[Entries taken from a collection]
=== Begin Enclosure ===

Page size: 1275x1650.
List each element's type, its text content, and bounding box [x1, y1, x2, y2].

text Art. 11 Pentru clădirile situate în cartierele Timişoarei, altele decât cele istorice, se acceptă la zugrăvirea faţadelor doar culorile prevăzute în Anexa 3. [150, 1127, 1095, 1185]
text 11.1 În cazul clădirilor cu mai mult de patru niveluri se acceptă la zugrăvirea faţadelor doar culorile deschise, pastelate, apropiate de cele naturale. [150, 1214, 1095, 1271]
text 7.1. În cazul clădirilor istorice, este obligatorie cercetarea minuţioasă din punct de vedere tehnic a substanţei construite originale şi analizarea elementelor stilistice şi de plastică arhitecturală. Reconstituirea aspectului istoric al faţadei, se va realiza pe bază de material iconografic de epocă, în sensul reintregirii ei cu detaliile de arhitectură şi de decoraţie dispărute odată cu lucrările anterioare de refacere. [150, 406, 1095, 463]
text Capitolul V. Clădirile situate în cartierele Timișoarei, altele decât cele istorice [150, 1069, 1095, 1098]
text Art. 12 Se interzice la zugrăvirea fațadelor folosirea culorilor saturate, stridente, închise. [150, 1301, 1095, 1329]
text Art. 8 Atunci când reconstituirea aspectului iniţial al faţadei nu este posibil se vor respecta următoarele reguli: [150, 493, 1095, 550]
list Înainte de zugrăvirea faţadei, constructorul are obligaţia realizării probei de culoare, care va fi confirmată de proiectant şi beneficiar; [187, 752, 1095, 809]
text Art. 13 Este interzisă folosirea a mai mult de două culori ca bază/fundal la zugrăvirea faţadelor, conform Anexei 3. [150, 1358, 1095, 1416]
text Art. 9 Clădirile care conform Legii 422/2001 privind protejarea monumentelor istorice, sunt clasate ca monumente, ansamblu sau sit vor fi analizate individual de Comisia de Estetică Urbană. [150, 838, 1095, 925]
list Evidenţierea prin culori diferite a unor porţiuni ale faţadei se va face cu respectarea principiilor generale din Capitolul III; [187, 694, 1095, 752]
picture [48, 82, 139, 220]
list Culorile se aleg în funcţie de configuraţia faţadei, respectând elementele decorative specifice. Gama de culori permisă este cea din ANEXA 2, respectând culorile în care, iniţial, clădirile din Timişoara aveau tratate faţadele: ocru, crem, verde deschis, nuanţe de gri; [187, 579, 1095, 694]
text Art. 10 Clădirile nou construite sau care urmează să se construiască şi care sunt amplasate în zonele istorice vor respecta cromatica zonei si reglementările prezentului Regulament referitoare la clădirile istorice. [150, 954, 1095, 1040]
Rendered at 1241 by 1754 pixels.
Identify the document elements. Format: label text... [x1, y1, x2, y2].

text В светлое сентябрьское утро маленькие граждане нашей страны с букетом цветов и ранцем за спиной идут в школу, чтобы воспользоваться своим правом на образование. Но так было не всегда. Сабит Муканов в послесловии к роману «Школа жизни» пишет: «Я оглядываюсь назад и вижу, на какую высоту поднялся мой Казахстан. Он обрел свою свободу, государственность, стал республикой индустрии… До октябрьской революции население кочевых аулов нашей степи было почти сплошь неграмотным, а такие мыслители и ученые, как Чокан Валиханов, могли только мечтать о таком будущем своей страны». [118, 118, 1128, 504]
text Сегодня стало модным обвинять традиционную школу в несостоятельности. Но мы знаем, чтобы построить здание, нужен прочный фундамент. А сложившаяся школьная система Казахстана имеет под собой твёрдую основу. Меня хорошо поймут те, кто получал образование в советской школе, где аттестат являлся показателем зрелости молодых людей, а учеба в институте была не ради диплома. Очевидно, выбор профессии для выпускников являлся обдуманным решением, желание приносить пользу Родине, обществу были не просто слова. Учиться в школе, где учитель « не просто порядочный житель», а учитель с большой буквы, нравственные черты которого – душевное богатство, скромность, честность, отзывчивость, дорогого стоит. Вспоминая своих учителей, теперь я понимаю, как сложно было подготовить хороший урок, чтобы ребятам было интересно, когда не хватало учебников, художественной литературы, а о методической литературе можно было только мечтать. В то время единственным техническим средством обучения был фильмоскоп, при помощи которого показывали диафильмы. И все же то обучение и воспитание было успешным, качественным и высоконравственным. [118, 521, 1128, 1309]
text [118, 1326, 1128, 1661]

=== End Enclosure ===

- [WORK INSTRUCTIONS]
Read the records above. Show each line that has the string "doar".

- [TASK SOLUTION]
text Art. 11 Pentru clădirile situate în cartierele Timişoarei, altele decât cele istorice, se acceptă la zugrăvirea faţadelor doar culorile prevăzute în Anexa 3. [150, 1127, 1095, 1185]
text 11.1 În cazul clădirilor cu mai mult de patru niveluri se acceptă la zugrăvirea faţadelor doar culorile deschise, pastelate, apropiate de cele naturale. [150, 1214, 1095, 1271]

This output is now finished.